一方でリーマン・ショック以降、やはり大胆に金融緩和を進めた米連邦準備制度理事会(FRB)は、米景気回復を受けて緩和縮小を模索し始めた。日銀も緩和策の「手じまい」は人ごとでないだけに、この米当局の一挙手一投足に注目している。
バーナンキFRB議長発言の解釈に揺れる
「バーナンキFRB議長のあの発言はどういう意味なんだ」
日銀内にこんな驚きが走ったのが、5月23日。前日のバーナンキ議長の議会証言をめぐってのことだ。前後半2部構成の議長証言の前半では、用意した文書に沿う形で「量的緩和縮小は時期尚早」と述べたが、後半の議員との質疑応答では「今後数回の米連邦公開市場委員会(FOMC)で資産購入縮小もありうる」と、前半とは真逆とも言える考えを示したのだ。
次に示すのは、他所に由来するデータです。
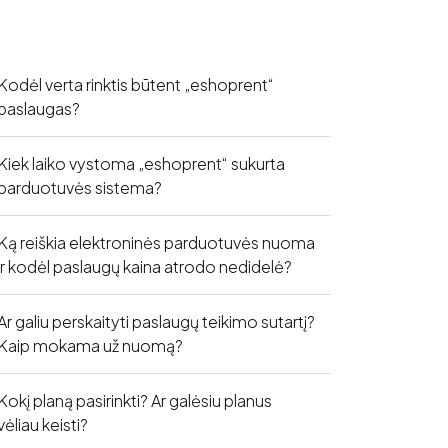
Kodėl verta rinktis būtent „eshoprent“
paslaugas?
Kiek laiko vystoma „eshoprent“ sukurta
parduotuvės sistema?
Ką reiškia elektroninės parduotuvės nuoma
ir kodėl paslaugų kaina atrodo nedidelė?
Ar galiu perskaityti paslaugų teikimo sutartį?
Kaip mokama už nuomą?
Kokį planą pasirinkti? Ar galėsiu planus
vėliau keisti?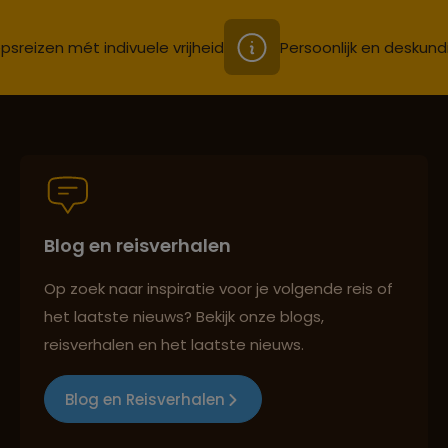
psreizen mét indivuele vrijheid
Persoonlijk en deskund
Blog en reisverhalen
Op zoek naar inspiratie voor je volgende reis of
het laatste nieuws? Bekijk onze blogs,
reisverhalen en het laatste nieuws.
Blog en Reisverhalen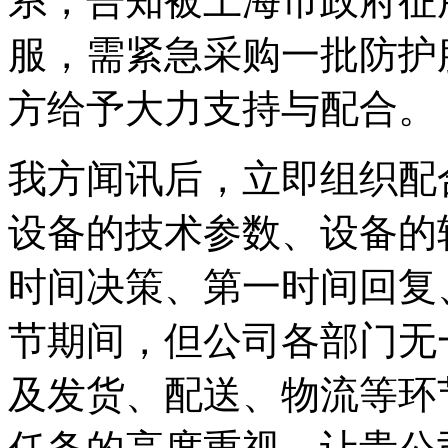
系，告知被上海市政府征
服，需紧急采购一批防护
方给予大力支持与配合。
我方闻讯后，立即组织配
设备的技术参数、设备的
时间决策、第一时间回复
节期间，但公司各部门无
及发货、配送、物流等环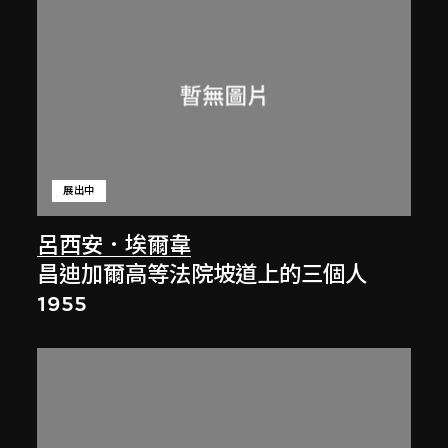
展出中
呂西安．埃爾韋
昌迪加爾高等法院坡道上的三個人
1955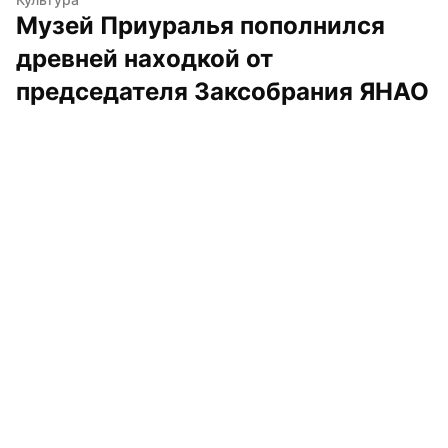
Музей Приуралья пополнился 
древней находкой от 
председателя Заксобрания ЯНАО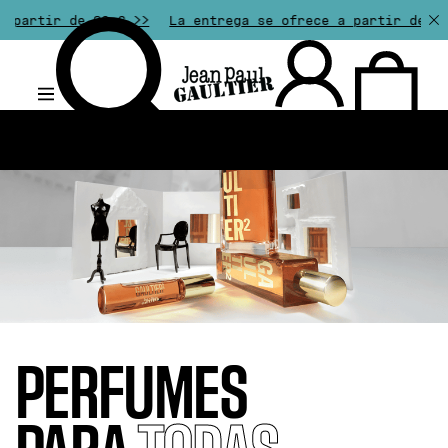
0 € >>
La entrega se ofrece a partir de 50€ de compra.
.
PERFUMES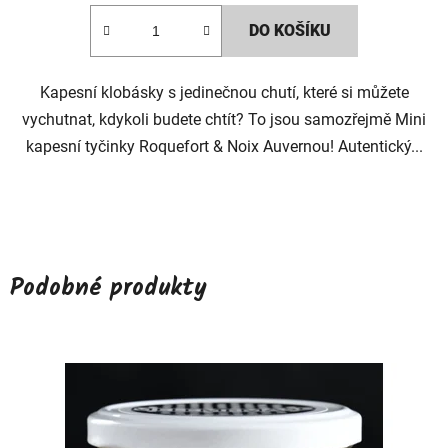
DO KOŠÍKU
Kapesní klobásky s jedinečnou chutí, které si můžete
vychutnat, kdykoli budete chtít? To jsou samozřejmě Mini
kapesní tyčinky Roquefort & Noix Auvernou! Autentický...
Podobné produkty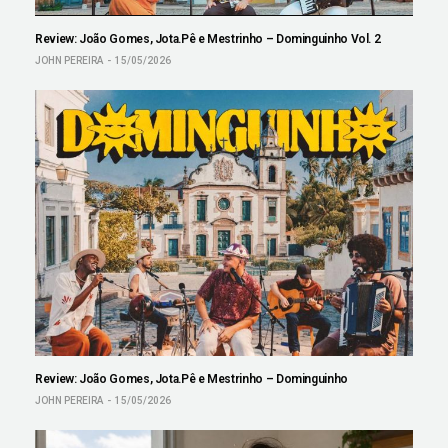
Review: João Gomes, Jota.Pê e Mestrinho – Dominguinho Vol. 2
JOHN PEREIRA
15/05/2026
Review: João Gomes, Jota.Pê e Mestrinho – Dominguinho
JOHN PEREIRA
15/05/2026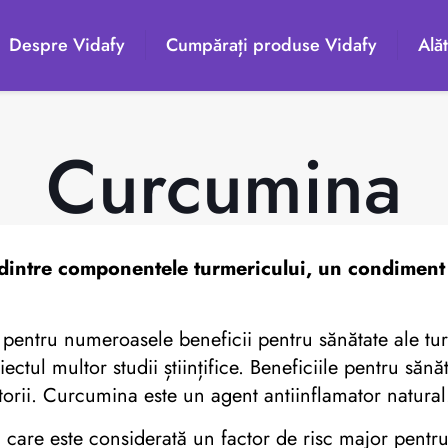
Despre Vidafy
Cumpărați produse Vidafy
Alăt
Curcumina
dintre componentele turmericului, un condiment p
 pentru numeroasele beneficii pentru sănătate ale tu
biectul multor studii științifice. Beneficiile pentru s
atorii. Curcumina este un agent antiinflamator natural
, care este considerată un factor de risc major pentru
この議長証言に金融市場は動揺し、「緩和縮小=米金利高」を織り込む形でドルが買われ、円相場は一時、1ドル=103円74銭まで円安・ドル高が進んだ。この値は5月の円の最安値となった。
5月23日と言えば、東京株式市場で日経平均株価がITバブル崩壊の時以来、13年ぶりの下げ幅となる1143円の急落を記録した日だ。議長証言は「世界をうごめくマネーの動揺」という形をとり、東京株急落の一因になったとも指摘される。